§ **WORK REQUIRED**: Rewrite the rows below with "bbox" replaced by "bounding box" and everything else unchanged.

§ **RECORDS FOR THE EXERCISE**:
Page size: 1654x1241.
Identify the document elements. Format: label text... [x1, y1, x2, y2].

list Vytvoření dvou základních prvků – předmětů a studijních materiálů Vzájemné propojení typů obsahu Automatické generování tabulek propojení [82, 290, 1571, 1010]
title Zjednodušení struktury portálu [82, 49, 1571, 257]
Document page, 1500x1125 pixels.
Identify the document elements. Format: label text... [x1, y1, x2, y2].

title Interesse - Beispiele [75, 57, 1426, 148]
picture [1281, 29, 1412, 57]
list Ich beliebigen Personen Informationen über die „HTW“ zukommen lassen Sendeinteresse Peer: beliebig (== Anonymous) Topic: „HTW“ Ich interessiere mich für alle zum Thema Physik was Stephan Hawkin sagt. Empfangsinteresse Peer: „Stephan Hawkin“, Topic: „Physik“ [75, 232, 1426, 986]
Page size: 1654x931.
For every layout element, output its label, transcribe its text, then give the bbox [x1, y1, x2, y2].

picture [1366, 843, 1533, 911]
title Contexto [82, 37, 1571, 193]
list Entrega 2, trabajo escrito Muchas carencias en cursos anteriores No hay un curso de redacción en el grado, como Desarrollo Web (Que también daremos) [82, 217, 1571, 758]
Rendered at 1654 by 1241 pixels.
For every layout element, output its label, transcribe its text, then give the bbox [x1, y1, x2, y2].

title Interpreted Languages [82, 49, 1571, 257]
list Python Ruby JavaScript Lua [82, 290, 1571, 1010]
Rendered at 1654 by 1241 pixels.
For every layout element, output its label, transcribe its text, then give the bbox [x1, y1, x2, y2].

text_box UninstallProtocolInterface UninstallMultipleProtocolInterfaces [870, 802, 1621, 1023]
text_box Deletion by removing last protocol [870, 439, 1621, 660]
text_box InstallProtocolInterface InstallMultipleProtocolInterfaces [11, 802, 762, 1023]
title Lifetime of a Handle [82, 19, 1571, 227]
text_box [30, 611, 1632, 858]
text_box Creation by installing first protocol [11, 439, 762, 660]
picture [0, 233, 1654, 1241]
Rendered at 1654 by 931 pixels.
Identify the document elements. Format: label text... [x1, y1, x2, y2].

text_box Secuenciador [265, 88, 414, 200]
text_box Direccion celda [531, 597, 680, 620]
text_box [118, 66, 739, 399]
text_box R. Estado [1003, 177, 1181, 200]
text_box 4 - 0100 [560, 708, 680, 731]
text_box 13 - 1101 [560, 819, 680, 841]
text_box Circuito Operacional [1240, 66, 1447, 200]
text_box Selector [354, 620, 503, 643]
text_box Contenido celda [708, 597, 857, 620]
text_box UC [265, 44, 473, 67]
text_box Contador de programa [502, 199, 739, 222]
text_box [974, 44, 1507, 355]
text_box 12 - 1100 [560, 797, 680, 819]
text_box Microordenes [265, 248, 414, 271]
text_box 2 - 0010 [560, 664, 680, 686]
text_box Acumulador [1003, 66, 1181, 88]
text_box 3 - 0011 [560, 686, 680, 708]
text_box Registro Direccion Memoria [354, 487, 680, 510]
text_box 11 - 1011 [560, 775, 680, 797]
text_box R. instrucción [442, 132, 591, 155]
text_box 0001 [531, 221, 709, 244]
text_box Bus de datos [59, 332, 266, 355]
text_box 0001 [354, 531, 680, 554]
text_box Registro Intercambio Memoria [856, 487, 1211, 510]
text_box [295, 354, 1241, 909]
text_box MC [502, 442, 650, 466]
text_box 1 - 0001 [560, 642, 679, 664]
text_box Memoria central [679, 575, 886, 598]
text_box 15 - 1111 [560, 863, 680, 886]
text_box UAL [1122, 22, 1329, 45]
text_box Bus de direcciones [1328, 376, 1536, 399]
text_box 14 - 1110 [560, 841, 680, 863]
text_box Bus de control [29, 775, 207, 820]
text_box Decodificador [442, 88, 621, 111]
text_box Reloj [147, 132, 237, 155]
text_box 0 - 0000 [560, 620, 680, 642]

§ **ANSWER TO THIS EXERCISE**:
Page size: 1654x1241.
Identify the document elements. Format: label text... [x1, y1, x2, y2].

list Vytvoření dvou základních prvků – předmětů a studijních materiálů Vzájemné propojení typů obsahu Automatické generování tabulek propojení [82, 290, 1571, 1010]
title Zjednodušení struktury portálu [82, 49, 1571, 257]
Document page, 1500x1125 pixels.
Identify the document elements. Format: label text... [x1, y1, x2, y2].

title Interesse - Beispiele [75, 57, 1426, 148]
picture [1281, 29, 1412, 57]
list Ich beliebigen Personen Informationen über die „HTW“ zukommen lassen Sendeinteresse Peer: beliebig (== Anonymous) Topic: „HTW“ Ich interessiere mich für alle zum Thema Physik was Stephan Hawkin sagt. Empfangsinteresse Peer: „Stephan Hawkin“, Topic: „Physik“ [75, 232, 1426, 986]
Page size: 1654x931.
For every layout element, output its label, transcribe its text, then give the bounding box [x1, y1, x2, y2].

picture [1366, 843, 1533, 911]
title Contexto [82, 37, 1571, 193]
list Entrega 2, trabajo escrito Muchas carencias en cursos anteriores No hay un curso de redacción en el grado, como Desarrollo Web (Que también daremos) [82, 217, 1571, 758]
Rendered at 1654 by 1241 pixels.
For every layout element, output its label, transcribe its text, then give the bounding box [x1, y1, x2, y2].

title Interpreted Languages [82, 49, 1571, 257]
list Python Ruby JavaScript Lua [82, 290, 1571, 1010]
Rendered at 1654 by 1241 pixels.
For every layout element, output its label, transcribe its text, then give the bounding box [x1, y1, x2, y2].

text_box UninstallProtocolInterface UninstallMultipleProtocolInterfaces [870, 802, 1621, 1023]
text_box Deletion by removing last protocol [870, 439, 1621, 660]
text_box InstallProtocolInterface InstallMultipleProtocolInterfaces [11, 802, 762, 1023]
title Lifetime of a Handle [82, 19, 1571, 227]
text_box [30, 611, 1632, 858]
text_box Creation by installing first protocol [11, 439, 762, 660]
picture [0, 233, 1654, 1241]
Rendered at 1654 by 931 pixels.
Identify the document elements. Format: label text... [x1, y1, x2, y2].

text_box Secuenciador [265, 88, 414, 200]
text_box Direccion celda [531, 597, 680, 620]
text_box [118, 66, 739, 399]
text_box R. Estado [1003, 177, 1181, 200]
text_box 4 - 0100 [560, 708, 680, 731]
text_box 13 - 1101 [560, 819, 680, 841]
text_box Circuito Operacional [1240, 66, 1447, 200]
text_box Selector [354, 620, 503, 643]
text_box Contenido celda [708, 597, 857, 620]
text_box UC [265, 44, 473, 67]
text_box Contador de programa [502, 199, 739, 222]
text_box [974, 44, 1507, 355]
text_box 12 - 1100 [560, 797, 680, 819]
text_box Microordenes [265, 248, 414, 271]
text_box 2 - 0010 [560, 664, 680, 686]
text_box Acumulador [1003, 66, 1181, 88]
text_box 3 - 0011 [560, 686, 680, 708]
text_box Registro Direccion Memoria [354, 487, 680, 510]
text_box 11 - 1011 [560, 775, 680, 797]
text_box R. instrucción [442, 132, 591, 155]
text_box 0001 [531, 221, 709, 244]
text_box Bus de datos [59, 332, 266, 355]
text_box 0001 [354, 531, 680, 554]
text_box Registro Intercambio Memoria [856, 487, 1211, 510]
text_box [295, 354, 1241, 909]
text_box MC [502, 442, 650, 466]
text_box 1 - 0001 [560, 642, 679, 664]
text_box Memoria central [679, 575, 886, 598]
text_box 15 - 1111 [560, 863, 680, 886]
text_box UAL [1122, 22, 1329, 45]
text_box Bus de direcciones [1328, 376, 1536, 399]
text_box 14 - 1110 [560, 841, 680, 863]
text_box Bus de control [29, 775, 207, 820]
text_box Decodificador [442, 88, 621, 111]
text_box Reloj [147, 132, 237, 155]
text_box 0 - 0000 [560, 620, 680, 642]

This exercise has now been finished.